INSTRUCTIONS TO FOLLOW:
Starting at the top line, print the entries below exactly as they are and skip every picture.

INFORMATION PROVIDED:
----------
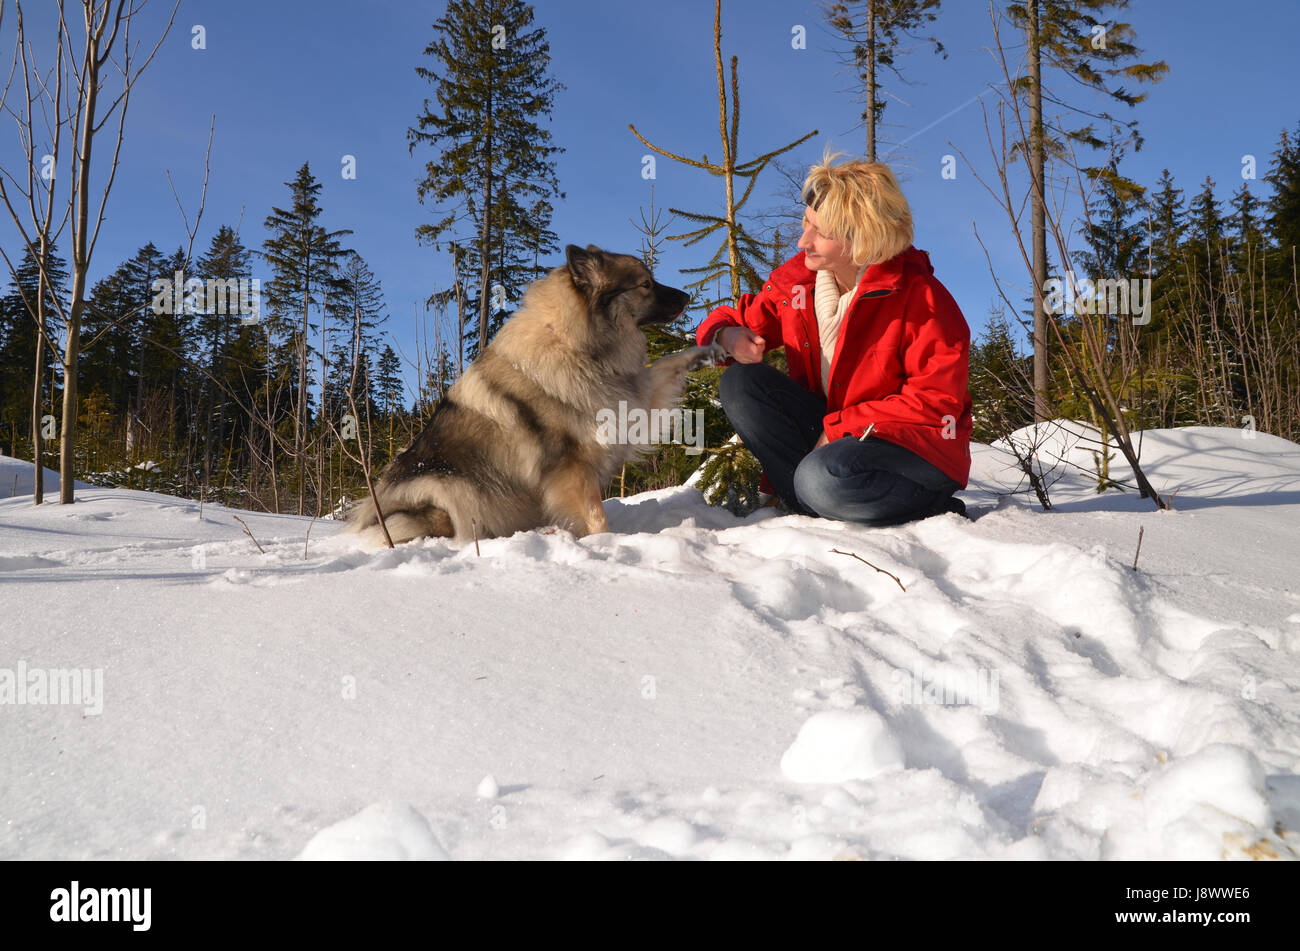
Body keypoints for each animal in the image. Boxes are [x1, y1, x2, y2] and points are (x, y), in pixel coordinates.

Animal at [351, 241, 728, 545]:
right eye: (646, 285)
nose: (687, 296)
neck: (574, 345)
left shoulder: (632, 394)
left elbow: (668, 363)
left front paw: (706, 351)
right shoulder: (571, 467)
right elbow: (596, 515)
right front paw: (605, 543)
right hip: (449, 484)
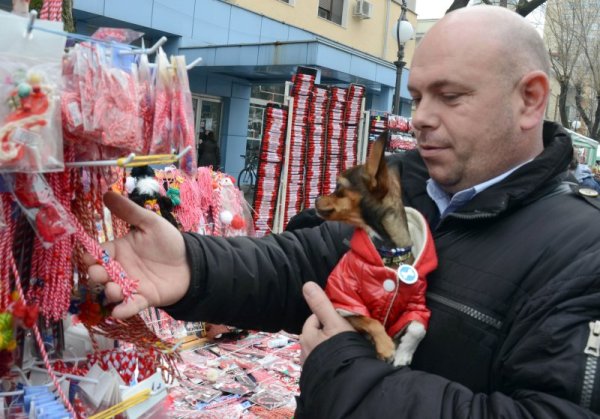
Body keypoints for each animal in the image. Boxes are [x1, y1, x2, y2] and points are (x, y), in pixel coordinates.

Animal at [314, 133, 436, 366]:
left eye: (338, 185)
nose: (316, 198)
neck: (389, 253)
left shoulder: (415, 306)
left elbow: (418, 328)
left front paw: (403, 354)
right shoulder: (345, 303)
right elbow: (369, 319)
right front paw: (386, 347)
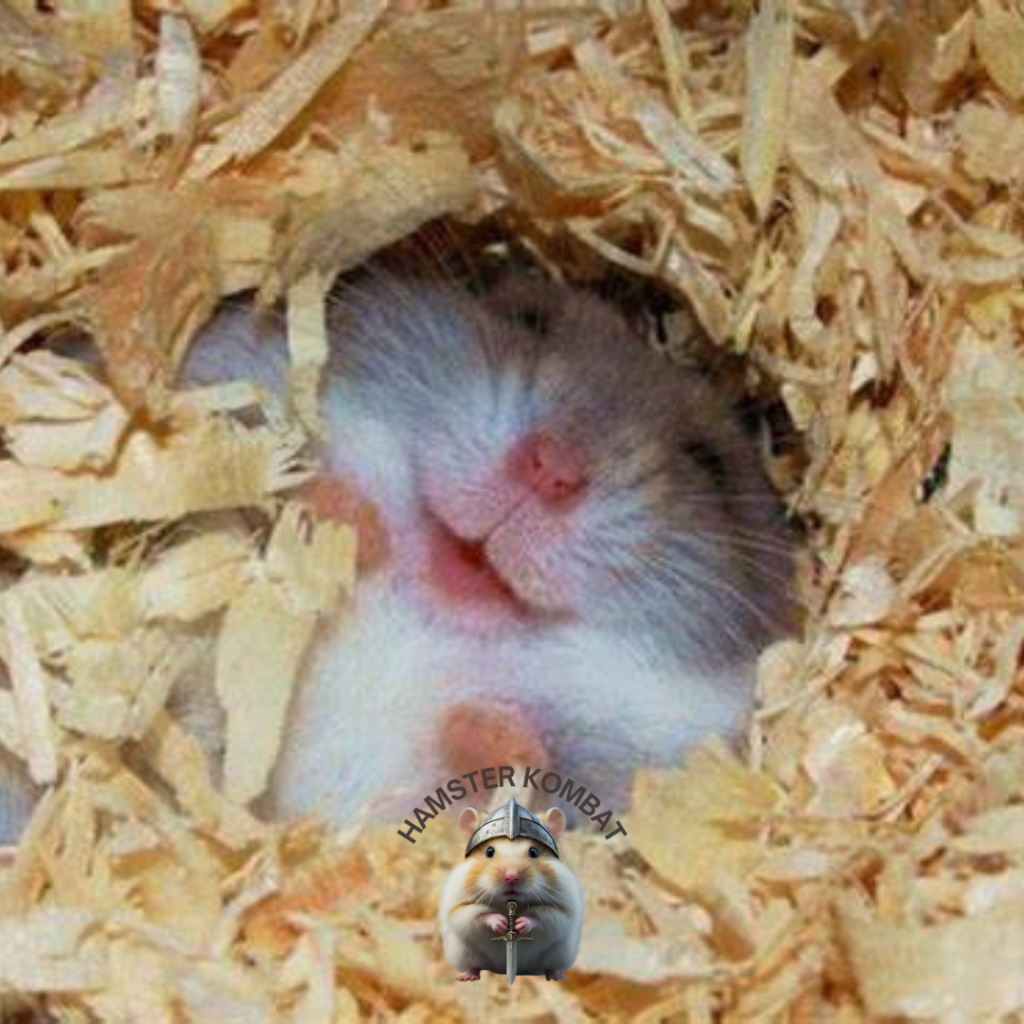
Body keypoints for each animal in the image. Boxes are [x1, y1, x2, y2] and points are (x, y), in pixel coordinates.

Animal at [439, 804, 583, 982]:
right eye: (489, 851)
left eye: (534, 852)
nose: (512, 877)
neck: (509, 902)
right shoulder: (459, 909)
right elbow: (478, 915)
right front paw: (501, 922)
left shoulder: (561, 912)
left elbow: (542, 918)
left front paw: (520, 924)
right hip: (464, 954)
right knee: (474, 966)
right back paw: (468, 977)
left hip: (559, 956)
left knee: (551, 967)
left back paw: (555, 976)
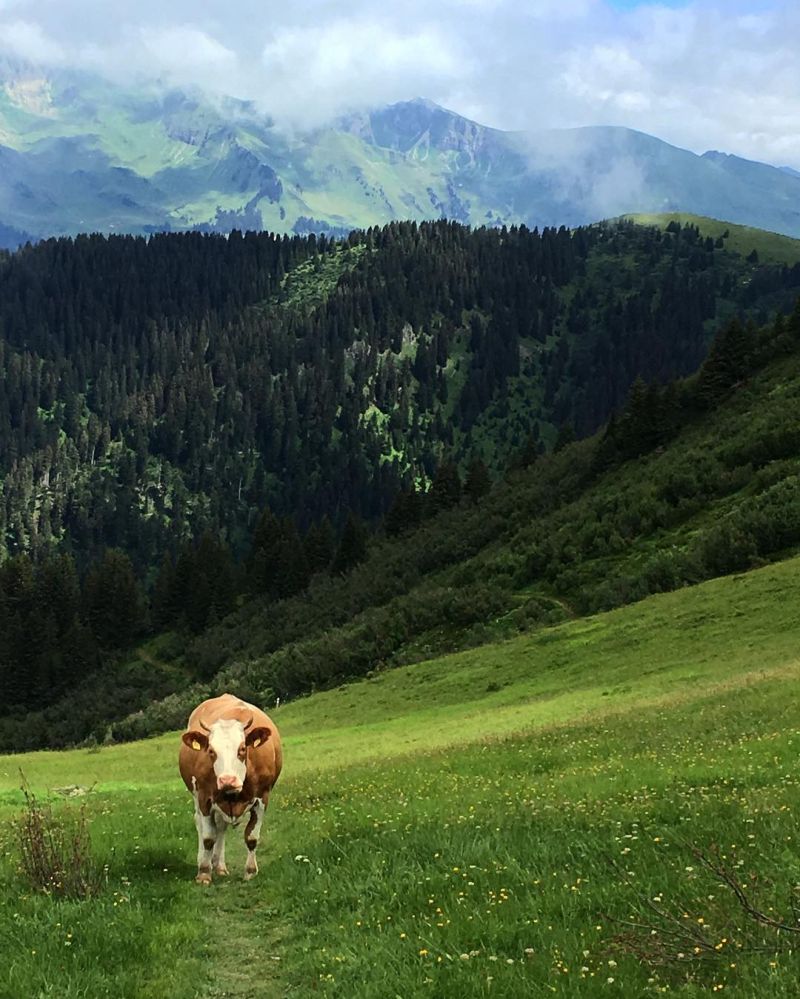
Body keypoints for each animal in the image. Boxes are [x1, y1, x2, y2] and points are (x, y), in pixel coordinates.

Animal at [180, 696, 282, 884]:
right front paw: (204, 872)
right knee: (200, 824)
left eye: (242, 749)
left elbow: (251, 837)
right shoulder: (204, 798)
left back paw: (219, 866)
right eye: (211, 751)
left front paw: (250, 871)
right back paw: (204, 861)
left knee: (221, 827)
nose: (227, 780)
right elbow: (208, 837)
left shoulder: (263, 798)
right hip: (196, 796)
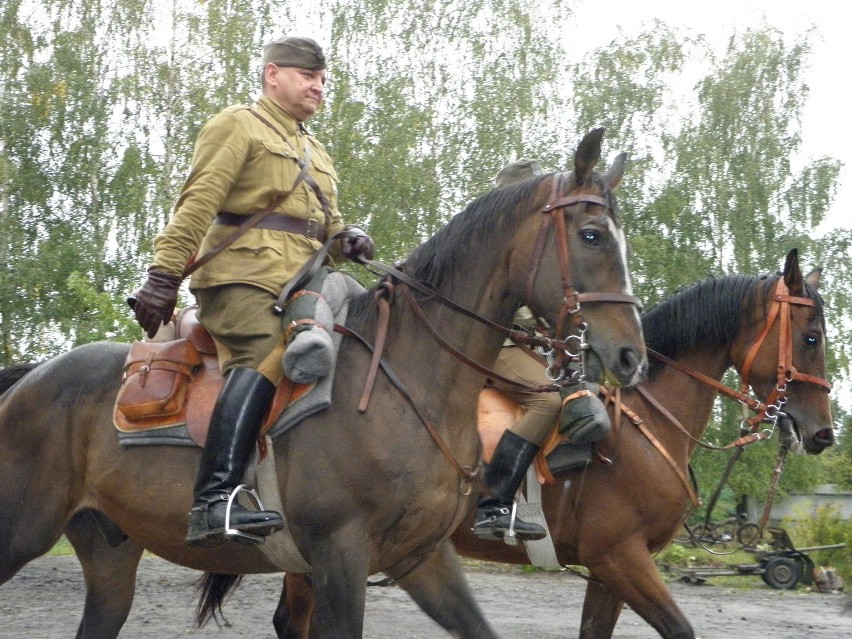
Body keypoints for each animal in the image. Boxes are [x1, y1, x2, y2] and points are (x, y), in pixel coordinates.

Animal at [0, 127, 644, 636]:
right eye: (591, 235)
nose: (630, 354)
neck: (408, 386)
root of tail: (33, 376)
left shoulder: (423, 559)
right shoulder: (341, 560)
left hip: (110, 555)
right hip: (21, 531)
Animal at [278, 248, 832, 636]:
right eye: (811, 337)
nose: (822, 434)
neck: (645, 425)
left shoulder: (610, 573)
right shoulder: (620, 558)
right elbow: (679, 629)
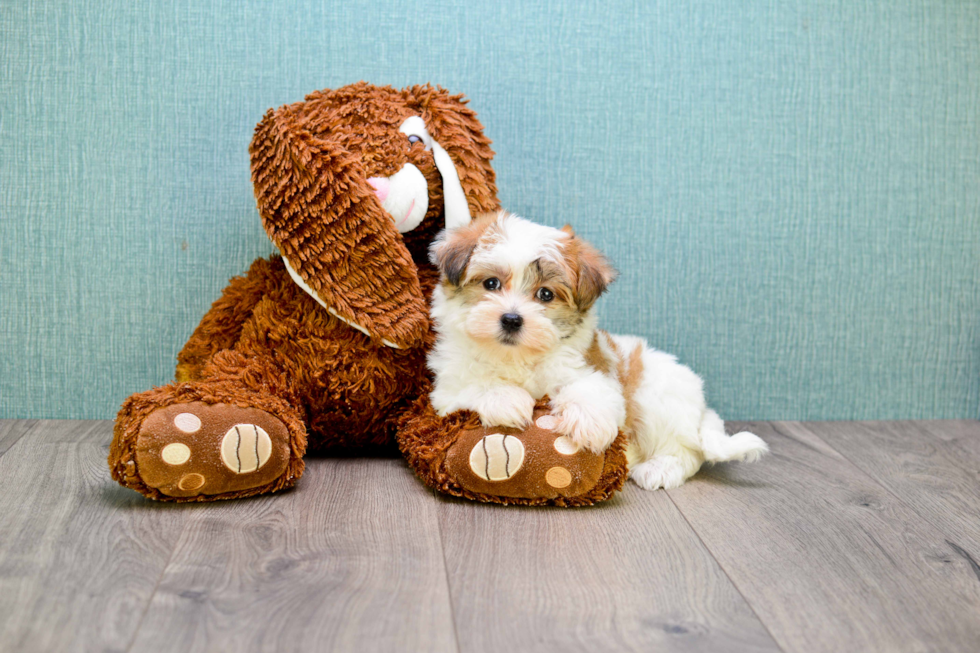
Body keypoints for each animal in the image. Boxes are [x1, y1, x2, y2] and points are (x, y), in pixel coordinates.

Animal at [428, 210, 764, 488]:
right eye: (491, 284)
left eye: (545, 294)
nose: (511, 319)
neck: (517, 357)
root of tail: (702, 406)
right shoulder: (446, 389)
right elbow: (474, 385)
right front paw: (506, 399)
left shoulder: (591, 368)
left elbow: (590, 388)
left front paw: (590, 423)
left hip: (656, 397)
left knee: (688, 450)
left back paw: (660, 468)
----------
TASK ANSWER:
Body keypoints for each animal in the image. Boxes are [x1, y1, x2, y2] and points are (x, y), in pixel coordinates.

Animal at [351, 241, 728, 545]:
right eye: (646, 285)
nose: (687, 296)
neck: (574, 345)
left shoulder: (632, 394)
left elbow: (668, 363)
left front paw: (706, 351)
right shoulder: (571, 467)
right elbow: (596, 515)
right front paw: (605, 543)
right hip: (449, 484)
Body keypoints for each animal in the image. Boxes are [x1, y1, x2, y2] and points are (x, y), in pixel coordinates.

Animal at [314, 133, 436, 366]:
left eye: (338, 185)
nose: (316, 198)
neck: (389, 253)
left shoulder: (415, 306)
left elbow: (418, 328)
left front paw: (403, 354)
right shoulder: (345, 303)
right elbow: (369, 319)
right front paw: (386, 347)
Body keypoints for each animal in the image. Boxes are [x1, y1, x2, y2] and points are (x, y), in pixel coordinates.

Animal at [439, 804, 583, 982]:
right eye: (489, 851)
left eye: (534, 852)
nose: (512, 877)
neck: (509, 902)
right shoulder: (459, 909)
right elbow: (478, 915)
right front paw: (501, 922)
left shoulder: (561, 912)
left elbow: (542, 918)
left front paw: (520, 924)
right hip: (464, 954)
right knee: (474, 966)
right back paw: (468, 977)
left hip: (559, 956)
left knee: (551, 967)
left back paw: (555, 976)
Body keypoints for each animal in the image. Boxes are [x1, y1, x2, y2] and points are (x, y), in pixel coordinates.

Animal at [180, 696, 282, 884]:
right front paw: (204, 872)
right knee: (200, 824)
left eye: (242, 749)
left elbow: (251, 837)
right shoulder: (204, 798)
left back paw: (219, 866)
right eye: (211, 751)
left front paw: (250, 871)
right back paw: (204, 861)
left knee: (221, 827)
nose: (227, 780)
right elbow: (208, 837)
left shoulder: (263, 798)
right hip: (196, 796)
Body keypoints for each animal in the image. Boxes are [x1, y1, x2, y2] and points are (x, y), in pixel coordinates.

Animal at [0, 127, 644, 636]:
right eye: (591, 235)
nose: (630, 354)
neck: (408, 386)
root of tail: (33, 376)
left shoulder: (423, 559)
right shoulder: (341, 560)
left hip: (110, 555)
right hip: (21, 531)
Animal at [278, 248, 832, 636]:
right eye: (811, 337)
nose: (822, 434)
neck: (645, 425)
left shoulder: (610, 573)
right shoulder: (620, 558)
right elbow: (679, 629)
Body keypoints for each animal in the image. Boxes are [x1, y1, x2, y2] and points are (x, y), in pixel coordinates.

Animal at [428, 210, 764, 488]:
right eye: (491, 284)
left eye: (545, 294)
nose: (511, 319)
neck: (517, 357)
root of tail: (702, 406)
right shoulder: (446, 389)
right elbow: (474, 385)
right front paw: (506, 399)
left shoulder: (591, 368)
left elbow: (590, 388)
left front paw: (590, 423)
left hip: (656, 397)
left knee: (688, 450)
left back paw: (660, 468)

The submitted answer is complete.